The easy-going vampire shared his cave with a colony of bats and had hung a canopy ceiling across his small living area and rather larger library to collect any little...deposits. She assumed he took it down and washed it now and then. At least, she hoped he did.

Clad in his usual assortment of old-fashioned and shabby clothing, the vampire was reclining in his curtained bed nook carved into the rock. If he could only have done something about the midnight black hair, then his white skin and red eyes would have allowed him to pass as a human albino.


“How are you?” she asked him.

He watched her entrance with a melancholy smile and waved a drooping hand. “I was just composing my epitaph.”

“Oh, is it a good one?”

For a creature who could not die—and who had been unable to die for a very long time—composing something to have written on one’s gravestone was the equivalent of fantasizing about winning the lottery, and cause for no concern whatsoever. In fact, Vincent had several notebooks full of his epitaphs. Most of them were so witty she couldn’t read many at a time without straining her ribs laughing, but one or two were so sad they made her cry.

As she stepped further into the cave, a breeze rustled her ringlets and Vincent stopped looking all droopy and mournful at once. He clapped a hand to his nose and sprang out of the bed nook with the sort of extraordinary speed that made her hope they always, always remained friends. “Dipping day!”

She’d been so busy worrying about starting school she hadn’t thought about her friend’s ultra-sensitive nose. “Oww, sorry! I’ll go...”

Vincent gingerly unclenched his nose and drew in a couple of cautious breaths. “No, no.” He flapped a restraining hand. “Mandy is unhappy, Mandy must stay. The smell won’t kill me,” he chuckled.

There was no keeping anything from Vincent. He could hear if your heart was working harder than normal—from across the room—and, well... If a sheep’s nose made a human’s nose look next thing to useless, and a dog’s nose made a sheep’s nose look next thing to useless, well, Vincent’s nose made a dog’s nose look next thing to useless. He always knew exactly how she was feeling.

Vincent seized his battered old armchair as though it weighed no more than a loaf of bread, carried it to the front of the cave where the most fresh air was to be found, and sprang up onto a boulder by the cave mouth, inviting her to take the seat with a wave of his hand.

“No, no,” she protested. “I’ll take the boulder today; you don’t want your chair to smell of sheep dip for the next twelve months, do you?”

She blinked and found Vincent seated in the armchair.

“Much as I am loathe to be ungentlemanly.” He made an apologetic gesture towards the boulder.

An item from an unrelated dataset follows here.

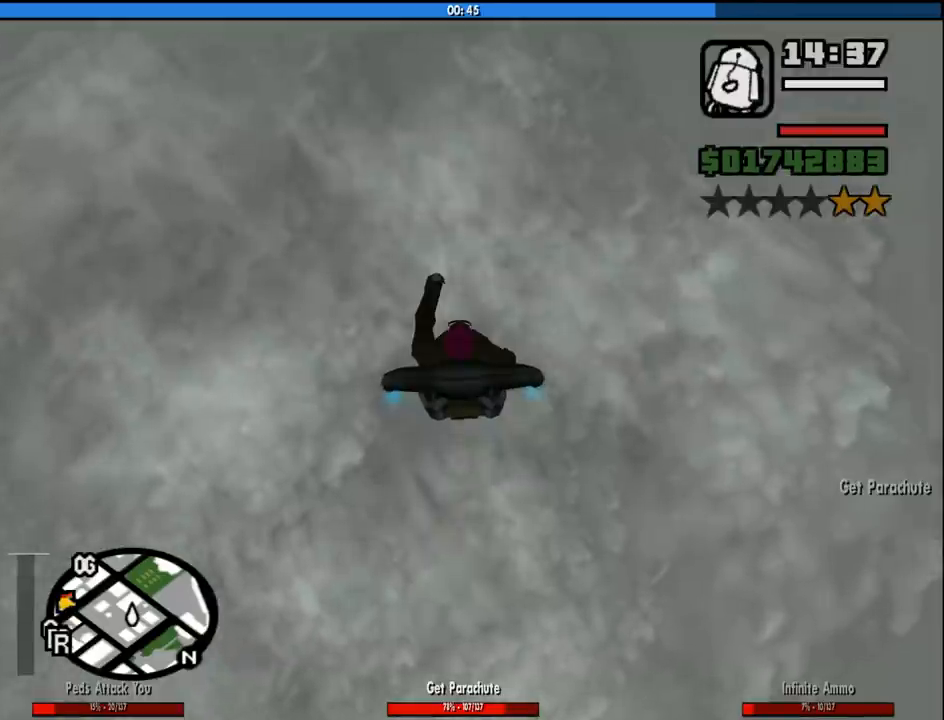
{"keys": ["shift"], "mouse": [], "events": []}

Jumping up, she seated herself on the rock. Shame it wasn’t late enough in the day for there to be deep shadows, and there wasn’t so much as a cloud in the sky, otherwise they could have sat outside and spared Vincent’s nose. But Vincent had a little problem with sunlight that went by the name of instant third-degree burns.

“Mandy, Mandy,” said Vincent. “So what is wrong?”

She wasn’t sure how to explain. She didn’t want Vincent to think she was a cowardy-custard.

“Starting school tomorrow?” hazarded the vampire.

“Ummhmm.” She nibbled at some oats from her pocket.


“Well... I’m afraid I might in.”

Vincent sat up slightly and gave her a very direct, searching look from under his eyebrows. Since he had some very bushy jet-black eyebrows in a snow-white face set over blood red eyes, she always found that a direct look from Vincent took some ignoring.

“If anyone so much as thinks about bullying you, just let me know.”

Trust Vincent to go for the jugular of the matter.

“That’s very nice of you.” She laughed slightly. “But I think it might be overkill.”

Perhaps literally. When a bat had first introduced her to Vincent, years ago, she’d somehow been under the impression that he couldn’t exsanguinate humans, which is to say, drain all the blood from them. After a while, she learned that actually he could, he just chose not to. But she still wasn’t sure if he ever made exceptions to that self-imposed rule—though she suspected not.

No one can change what they are,” Vincent would often say. “The only thing they can change is what they do. It is our choices that make us who we are.”

“Getting you involved would be a bit like smashing a house to catch a mouse, if you see what I mean!” she went on.

Well...” Vincent spread his fingers wide. “...the offer stands. I somehow doubt you’ll need it. I’m not saying no one will ever bully you in any way, because a secondary school is quite large and you are rather...eye-catching. So I suggest you don’t get up false expectations. But you’ll handle it yourself, without needing any help from me. Undoubtedly. Deo volente,” he added. God willing. Which would have undermined what he’d said rather more if he didn’t say it about virtually everything.

She clicked her fingers together nervously. It was scary to hear that she would probably be bullied at some time or other and yet, in a way, Vincent’s honesty was reassuring. Everyone else she’d spoken to had just said, “It’ll be fine.” Vincent was kind of saying that as well, but it was easier to believe it when he faced the facts.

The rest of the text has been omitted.